PAGE EXCERPT ▸
Calculated Columns
Implemented in issue #345
Introduction
Calculated columns are a way for a user to enhance an existing viewport by adding columns dynamically and saving the definition of these columns with the viewport definition.
Examples of when you might want to use calculated columns are:
- Creating a mathematical operation between existing columns
//if I wanted to create a column that is notional value of a row in USD, I could define it terms of the existing columns.
notionalInUsd "=price * quantity * fxToUSD"
- A logical operation to identify data for filtering:
//if I wanted to have a custom field called "key clints" I might define it as
keyClients "=clientName in [FOO, BAR]"
returning true/false
Requirements
Because there is a cost to calculating columns, the best style of implementation would involve parsing the expression into some style of AST, and then evaluating that each time a row update was being realised by sending down the viewport.
This would also naturally throttle the quantity of updates.
The definition of this calculated column would have to be passed to the server in either the create viewport or change viewport call in the JSON definition. It would need to be saved alongside the viewport JSON definition.

TASK PROMPT ▸
Reproduce the passage of the calculated columns page above from "This would also" up to and including "viewport JSON definition.".

THE DATA ▸
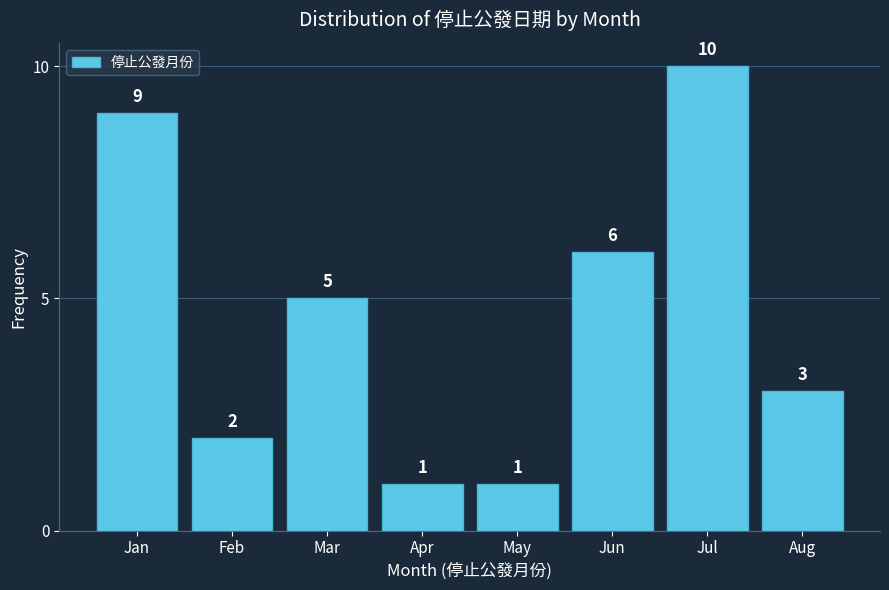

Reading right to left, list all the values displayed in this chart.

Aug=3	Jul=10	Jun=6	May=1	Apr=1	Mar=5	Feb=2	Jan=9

WRITTEN RESPONSE ▸
This would also naturally throttle the quantity of updates.
The definition of this calculated column would have to be passed to the server in either the create viewport or change viewport call in the JSON definition. It would need to be saved alongside the viewport JSON definition.